Лейтенант сперва удивился, он никогда не видел глухонемых председателей (как же он выступает на собраниях?), но подумал, что раз так есть, значит, так надо, и стал объяснять, помогая себе руками:

– Понимаешь, тут есть один человек… дезертир, понимаешь? – Лейтенант как мог изобразил сначала бой («паф-паф»), а затем человека, бегущего с поля боя. – И мы его должны… – Он выхватил из кобуры пистолет и ткнул председателя им в живот: – Руки вверх!

Председатель отвалил нижнюю челюсть, заслюнявленный ком бумаги выпал у него изо рта, а сам он вдруг зашатался и рухнул на пол, ударившись при этом затылком о стену.

Лейтенант растерялся, посмотрел на председателя, потом на бойца, безмолвно застывшего возле дверей.

– Вот черт, – пробормотал он растерянно. – Увидел пистолет и сразу в обморок. Бумагу зачем-то жрет. – Он поднял с пола изжеванную бумагу, брезгливо развернул ее, посмотрел, бросил на стол. Потрогал лежащего носком сапога, потом нагнулся, стал бить его по щекам. – Эй, вставай, слышь, что ли, вставай, нечего тут придуриваться. – Взял руку, пощупал запястье. – Не разберу – есть пульс или нет.

Он расстегнул на председателе френч, рубашку и приложил ухо к груди.

– Свинцов, не топай, – сказал он и прислушался. Сердце если и билось, то так тихо, что его не было слышно.

– Ну что? – спросил с любопытством Свинцов.

– Не разберу. – Лейтенант поднялся с колен, хотел отряхнуть их, но, посмотрев на брюки, понял, что этого делать не надо. – А ну-ка послушай ты, у тебя, может, слух получше.

Свинцов, в свою очередь, стал на колени и приложил ухо к груди. Потом поднял голову и сказал:

– Мыша.

– Кто? – не понял лейтенант.

– Под полом скребется, – объяснил Свинцов. – А может, и крыса. Писк такой грубый, вроде бы не мышиный. У меня в подполе прошлый год завелись, а я попервах не понял, думал мыши и кошку сдуру туда и запусти. Так они на ее там как набросились и хвост объели, еле жива осталась.

– Свинцов, я тебе разве мышей слушать приказывал? Сердце бьется или не бьется?

– А кто его знает, – ответил Свинцов. – Я же не врач и в этом деле без особого понимания. Я думаю так: фортку надо открыть для свежего воздуха. Если живой, значит, очнется, если мертвый – с носа чернеть начнет. А так разве определишь?

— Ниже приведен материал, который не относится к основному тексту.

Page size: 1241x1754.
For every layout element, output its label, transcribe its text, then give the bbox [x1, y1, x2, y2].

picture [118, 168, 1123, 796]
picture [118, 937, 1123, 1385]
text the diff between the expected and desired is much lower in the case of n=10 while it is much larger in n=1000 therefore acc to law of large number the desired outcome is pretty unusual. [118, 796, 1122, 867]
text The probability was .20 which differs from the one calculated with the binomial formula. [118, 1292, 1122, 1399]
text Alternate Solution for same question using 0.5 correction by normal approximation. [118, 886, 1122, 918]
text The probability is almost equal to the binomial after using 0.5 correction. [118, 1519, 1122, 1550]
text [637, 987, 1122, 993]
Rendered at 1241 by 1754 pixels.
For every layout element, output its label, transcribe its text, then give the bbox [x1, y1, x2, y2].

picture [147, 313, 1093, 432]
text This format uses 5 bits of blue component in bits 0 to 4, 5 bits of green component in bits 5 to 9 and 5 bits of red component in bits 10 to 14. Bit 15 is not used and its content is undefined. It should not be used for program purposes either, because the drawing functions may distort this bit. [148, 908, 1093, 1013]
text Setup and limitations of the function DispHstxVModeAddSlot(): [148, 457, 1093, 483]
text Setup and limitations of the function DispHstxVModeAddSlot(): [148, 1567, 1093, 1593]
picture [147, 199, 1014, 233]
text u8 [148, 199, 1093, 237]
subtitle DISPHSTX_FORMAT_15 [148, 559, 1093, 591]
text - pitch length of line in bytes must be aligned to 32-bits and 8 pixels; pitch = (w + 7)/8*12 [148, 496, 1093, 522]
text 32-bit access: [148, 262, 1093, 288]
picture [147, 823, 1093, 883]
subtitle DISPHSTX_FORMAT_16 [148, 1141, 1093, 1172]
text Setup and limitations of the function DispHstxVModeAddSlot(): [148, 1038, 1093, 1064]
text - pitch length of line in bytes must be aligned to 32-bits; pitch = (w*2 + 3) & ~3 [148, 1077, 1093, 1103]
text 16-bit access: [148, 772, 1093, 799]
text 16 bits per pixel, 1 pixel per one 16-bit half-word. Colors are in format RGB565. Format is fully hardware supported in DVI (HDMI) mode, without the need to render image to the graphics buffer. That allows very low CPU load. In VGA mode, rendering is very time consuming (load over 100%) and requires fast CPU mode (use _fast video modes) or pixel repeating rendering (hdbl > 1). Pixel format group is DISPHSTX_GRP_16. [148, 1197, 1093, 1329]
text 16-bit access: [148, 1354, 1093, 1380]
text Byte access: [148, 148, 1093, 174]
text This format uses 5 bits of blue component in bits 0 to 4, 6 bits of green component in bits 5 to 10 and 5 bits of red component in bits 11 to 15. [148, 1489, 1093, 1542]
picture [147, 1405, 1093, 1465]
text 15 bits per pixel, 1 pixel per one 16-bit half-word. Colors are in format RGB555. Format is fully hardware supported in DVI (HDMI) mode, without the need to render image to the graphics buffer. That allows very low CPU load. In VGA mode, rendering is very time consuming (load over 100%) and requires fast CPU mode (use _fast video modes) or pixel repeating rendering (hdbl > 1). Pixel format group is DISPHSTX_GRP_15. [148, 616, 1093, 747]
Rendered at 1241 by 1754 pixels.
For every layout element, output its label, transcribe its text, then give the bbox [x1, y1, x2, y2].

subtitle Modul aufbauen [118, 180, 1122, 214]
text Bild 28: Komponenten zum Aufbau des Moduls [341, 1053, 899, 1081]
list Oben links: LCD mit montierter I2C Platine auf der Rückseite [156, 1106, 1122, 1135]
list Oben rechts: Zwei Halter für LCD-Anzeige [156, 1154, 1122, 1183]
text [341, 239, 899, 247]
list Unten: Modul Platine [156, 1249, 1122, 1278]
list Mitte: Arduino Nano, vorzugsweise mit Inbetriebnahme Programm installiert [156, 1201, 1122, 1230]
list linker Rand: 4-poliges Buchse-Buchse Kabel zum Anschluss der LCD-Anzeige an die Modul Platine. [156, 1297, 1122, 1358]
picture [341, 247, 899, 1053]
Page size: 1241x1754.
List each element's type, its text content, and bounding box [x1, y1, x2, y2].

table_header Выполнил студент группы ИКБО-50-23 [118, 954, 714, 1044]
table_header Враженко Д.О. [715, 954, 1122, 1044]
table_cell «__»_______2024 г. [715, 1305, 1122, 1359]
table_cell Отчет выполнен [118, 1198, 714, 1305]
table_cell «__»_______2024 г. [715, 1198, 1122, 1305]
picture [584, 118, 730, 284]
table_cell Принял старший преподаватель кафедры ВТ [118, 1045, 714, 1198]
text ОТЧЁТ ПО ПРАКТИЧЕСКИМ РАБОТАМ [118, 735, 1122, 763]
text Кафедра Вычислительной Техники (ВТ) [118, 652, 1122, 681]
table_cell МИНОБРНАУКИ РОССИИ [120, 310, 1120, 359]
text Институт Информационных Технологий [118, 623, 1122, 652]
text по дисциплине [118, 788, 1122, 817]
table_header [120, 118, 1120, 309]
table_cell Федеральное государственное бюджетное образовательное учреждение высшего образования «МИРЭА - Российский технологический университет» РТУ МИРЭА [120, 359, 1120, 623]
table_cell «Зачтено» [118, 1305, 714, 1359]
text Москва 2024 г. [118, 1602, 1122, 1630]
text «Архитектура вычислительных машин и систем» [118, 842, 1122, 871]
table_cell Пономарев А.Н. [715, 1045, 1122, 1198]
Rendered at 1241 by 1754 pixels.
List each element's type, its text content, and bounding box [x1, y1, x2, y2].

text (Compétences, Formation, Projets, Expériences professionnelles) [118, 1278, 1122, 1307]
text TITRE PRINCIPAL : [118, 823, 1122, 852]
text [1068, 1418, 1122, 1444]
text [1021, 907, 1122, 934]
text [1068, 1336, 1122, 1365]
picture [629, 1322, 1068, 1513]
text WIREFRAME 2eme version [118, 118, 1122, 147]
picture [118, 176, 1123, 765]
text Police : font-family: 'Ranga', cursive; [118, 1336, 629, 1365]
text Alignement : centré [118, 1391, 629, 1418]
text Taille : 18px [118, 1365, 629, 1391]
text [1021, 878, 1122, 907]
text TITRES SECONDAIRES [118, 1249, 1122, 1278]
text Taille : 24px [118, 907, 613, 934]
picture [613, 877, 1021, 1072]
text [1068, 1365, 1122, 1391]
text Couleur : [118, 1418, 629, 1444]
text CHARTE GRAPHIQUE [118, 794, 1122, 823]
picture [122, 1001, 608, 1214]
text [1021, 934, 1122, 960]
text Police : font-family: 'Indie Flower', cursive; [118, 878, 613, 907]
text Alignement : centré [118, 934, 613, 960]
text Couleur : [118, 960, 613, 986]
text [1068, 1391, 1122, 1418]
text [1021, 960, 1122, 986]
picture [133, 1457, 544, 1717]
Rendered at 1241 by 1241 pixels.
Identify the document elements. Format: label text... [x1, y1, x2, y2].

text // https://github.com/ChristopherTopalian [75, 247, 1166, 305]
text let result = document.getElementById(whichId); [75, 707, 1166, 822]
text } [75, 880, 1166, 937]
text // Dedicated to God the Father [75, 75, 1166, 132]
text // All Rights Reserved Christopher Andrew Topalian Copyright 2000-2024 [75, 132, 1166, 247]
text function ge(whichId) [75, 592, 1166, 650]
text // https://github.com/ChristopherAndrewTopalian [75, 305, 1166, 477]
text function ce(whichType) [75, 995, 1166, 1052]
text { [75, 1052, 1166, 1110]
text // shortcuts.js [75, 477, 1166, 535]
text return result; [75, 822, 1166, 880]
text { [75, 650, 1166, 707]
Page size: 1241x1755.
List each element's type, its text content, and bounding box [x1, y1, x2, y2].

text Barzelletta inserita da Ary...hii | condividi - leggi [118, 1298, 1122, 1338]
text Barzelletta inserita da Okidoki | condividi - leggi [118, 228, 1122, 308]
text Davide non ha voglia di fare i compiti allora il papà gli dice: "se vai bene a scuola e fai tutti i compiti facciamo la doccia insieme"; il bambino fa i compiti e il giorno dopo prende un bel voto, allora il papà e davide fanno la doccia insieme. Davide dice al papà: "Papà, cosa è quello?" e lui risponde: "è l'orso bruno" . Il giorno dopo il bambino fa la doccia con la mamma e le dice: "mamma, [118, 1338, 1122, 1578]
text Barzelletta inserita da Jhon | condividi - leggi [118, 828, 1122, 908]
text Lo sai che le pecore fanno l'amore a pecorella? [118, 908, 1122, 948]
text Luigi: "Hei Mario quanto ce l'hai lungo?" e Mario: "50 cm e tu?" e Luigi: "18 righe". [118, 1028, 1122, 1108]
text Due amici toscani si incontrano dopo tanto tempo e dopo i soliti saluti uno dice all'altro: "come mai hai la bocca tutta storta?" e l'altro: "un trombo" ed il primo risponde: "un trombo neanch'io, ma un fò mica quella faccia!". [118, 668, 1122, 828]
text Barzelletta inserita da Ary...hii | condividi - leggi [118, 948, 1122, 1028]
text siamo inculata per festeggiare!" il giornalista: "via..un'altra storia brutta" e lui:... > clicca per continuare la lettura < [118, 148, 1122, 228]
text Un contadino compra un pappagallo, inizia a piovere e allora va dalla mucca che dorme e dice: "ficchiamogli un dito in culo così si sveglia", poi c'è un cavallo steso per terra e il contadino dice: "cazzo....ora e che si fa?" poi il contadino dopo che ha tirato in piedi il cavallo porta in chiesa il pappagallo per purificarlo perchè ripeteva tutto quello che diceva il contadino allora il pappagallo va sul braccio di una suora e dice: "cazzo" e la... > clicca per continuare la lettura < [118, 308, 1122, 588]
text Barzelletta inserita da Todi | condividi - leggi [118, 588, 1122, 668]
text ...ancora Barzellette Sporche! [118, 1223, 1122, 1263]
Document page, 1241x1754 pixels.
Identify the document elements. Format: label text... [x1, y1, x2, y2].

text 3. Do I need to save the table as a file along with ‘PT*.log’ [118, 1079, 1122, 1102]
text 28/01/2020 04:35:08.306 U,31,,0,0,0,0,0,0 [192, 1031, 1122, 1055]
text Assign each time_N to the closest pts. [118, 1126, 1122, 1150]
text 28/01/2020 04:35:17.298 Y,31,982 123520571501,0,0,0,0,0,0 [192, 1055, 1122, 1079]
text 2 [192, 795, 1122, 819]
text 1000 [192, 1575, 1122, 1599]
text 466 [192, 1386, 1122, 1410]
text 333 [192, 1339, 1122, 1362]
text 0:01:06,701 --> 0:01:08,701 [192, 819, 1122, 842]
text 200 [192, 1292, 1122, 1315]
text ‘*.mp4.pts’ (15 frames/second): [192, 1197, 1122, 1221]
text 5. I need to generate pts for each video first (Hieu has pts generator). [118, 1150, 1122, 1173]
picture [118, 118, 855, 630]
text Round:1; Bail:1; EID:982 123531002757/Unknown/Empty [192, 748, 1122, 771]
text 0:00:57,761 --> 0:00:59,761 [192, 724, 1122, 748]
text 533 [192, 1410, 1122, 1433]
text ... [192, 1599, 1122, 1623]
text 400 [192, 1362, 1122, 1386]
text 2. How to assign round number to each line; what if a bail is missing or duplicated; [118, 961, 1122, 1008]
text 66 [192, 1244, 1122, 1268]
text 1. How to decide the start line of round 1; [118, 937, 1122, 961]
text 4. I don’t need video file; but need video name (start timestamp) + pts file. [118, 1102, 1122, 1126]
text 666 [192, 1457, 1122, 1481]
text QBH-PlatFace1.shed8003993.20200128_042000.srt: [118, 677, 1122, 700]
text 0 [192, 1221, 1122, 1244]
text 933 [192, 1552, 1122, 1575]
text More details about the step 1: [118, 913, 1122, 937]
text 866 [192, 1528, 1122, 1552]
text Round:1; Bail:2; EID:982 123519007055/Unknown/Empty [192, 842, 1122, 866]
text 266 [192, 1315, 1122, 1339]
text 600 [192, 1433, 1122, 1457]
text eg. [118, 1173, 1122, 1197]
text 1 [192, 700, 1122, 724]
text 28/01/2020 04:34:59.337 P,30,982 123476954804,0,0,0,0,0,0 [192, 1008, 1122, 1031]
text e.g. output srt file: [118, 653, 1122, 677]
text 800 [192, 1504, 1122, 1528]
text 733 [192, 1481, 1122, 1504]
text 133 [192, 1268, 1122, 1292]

– Черт-те чего, – сказал в сердцах лейтенант, – народ какой-то пошел слабонервный. И чего они нас боятся? Мы же кого попало не хватаем, а только по ордеру. Ладно, хрен с ним, пусть лежит. Пойди в соседнюю комнату, приведи однорукого. Только не груби, а то и он загнется, где мы тогда понятого возьмем?

Свинцов открыл дверь в соседнюю комнату и позвал Волкова. Волков робко переступил порог, а когда увидел лежащего под столом председателя, вовсе позеленел и затрясся от страха.

– Вы знаете этого человека? – кивнул лейтенант на неподвижно распластанное тело.

– Незнаком! – прокричал Волков, прикусив с перепугу язык.

– Как незнаком? – удивился лейтенант. – Кто же это?

– Председатель Голубев, – теряясь от нелепости своих ответов, пролепетал Волков. – Но я с ним только по службе, а в смысле личных отношений мы даже не разговаривали.

– Так уж не разговаривали? – недоверчиво посмотрел лейтенант. – Что ж это, вы встречались и ни разу ни одним словом не перемолвились?

– Ни одним… Ей-богу, ни одним. Я, конечно, беспартийный… образование у меня маленькое, я в этих делах ничего не понимаю.

– А мы тебя научим понимать, – с места сказал Свинцов.

– Он мне однажды, правда, сказал, что труды Маркса – Энгельса рабочему человеку понять трудно, тут, мол, нужно иметь специальную политическую подготовку.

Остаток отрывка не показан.